> Problem
Copy the listing below exactly, but skip the pictures.
╭─ The data
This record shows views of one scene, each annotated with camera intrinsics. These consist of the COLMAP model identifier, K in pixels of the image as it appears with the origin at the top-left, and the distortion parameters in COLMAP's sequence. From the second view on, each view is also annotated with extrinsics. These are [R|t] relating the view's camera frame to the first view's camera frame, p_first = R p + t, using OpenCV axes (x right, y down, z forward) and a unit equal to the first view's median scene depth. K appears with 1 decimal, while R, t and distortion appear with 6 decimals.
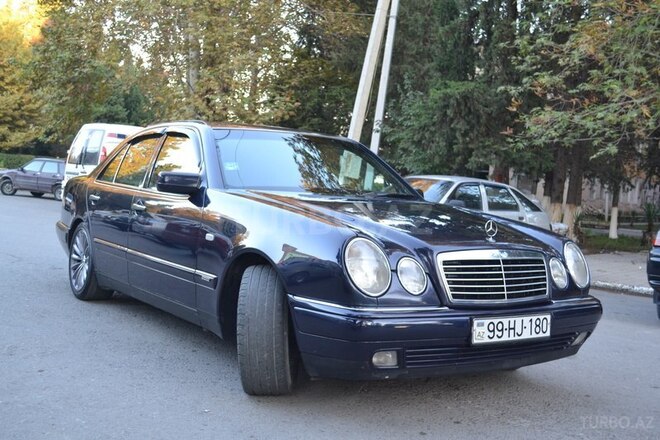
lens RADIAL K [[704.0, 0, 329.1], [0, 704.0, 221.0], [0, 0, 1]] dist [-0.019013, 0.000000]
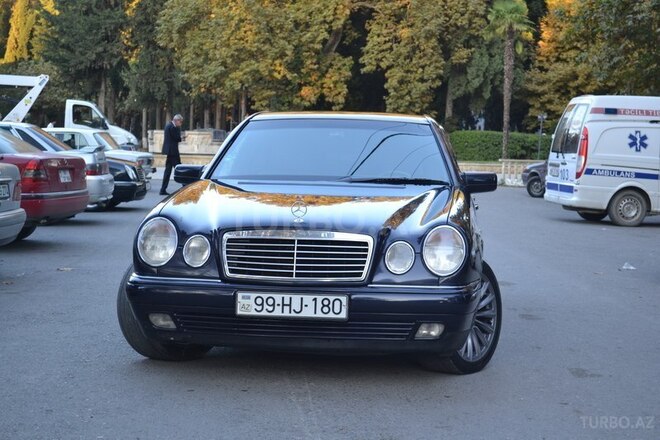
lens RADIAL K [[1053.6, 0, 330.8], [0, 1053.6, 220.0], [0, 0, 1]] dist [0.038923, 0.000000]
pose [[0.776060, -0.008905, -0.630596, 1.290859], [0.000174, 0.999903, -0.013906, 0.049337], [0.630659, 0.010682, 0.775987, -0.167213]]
╰─
> Task solution
This record shows views of one scene, each annotated with camera intrinsics. These consist of the COLMAP model identifier, K in pixels of the image as it appears with the origin at the top-left, and the distortion parameters in COLMAP's sequence. From the second view on, each view is also annotated with extrinsics. These are [R|t] relating the view's camera frame to the first view's camera frame, p_first = R p + t, using OpenCV axes (x right, y down, z forward) and a unit equal to the first view's median scene depth. K appears with 1 decimal, while R, t and distortion appear with 6 decimals.
lens RADIAL K [[704.0, 0, 329.1], [0, 704.0, 221.0], [0, 0, 1]] dist [-0.019013, 0.000000]
lens RADIAL K [[1053.6, 0, 330.8], [0, 1053.6, 220.0], [0, 0, 1]] dist [0.038923, 0.000000]
pose [[0.776060, -0.008905, -0.630596, 1.290859], [0.000174, 0.999903, -0.013906, 0.049337], [0.630659, 0.010682, 0.775987, -0.167213]]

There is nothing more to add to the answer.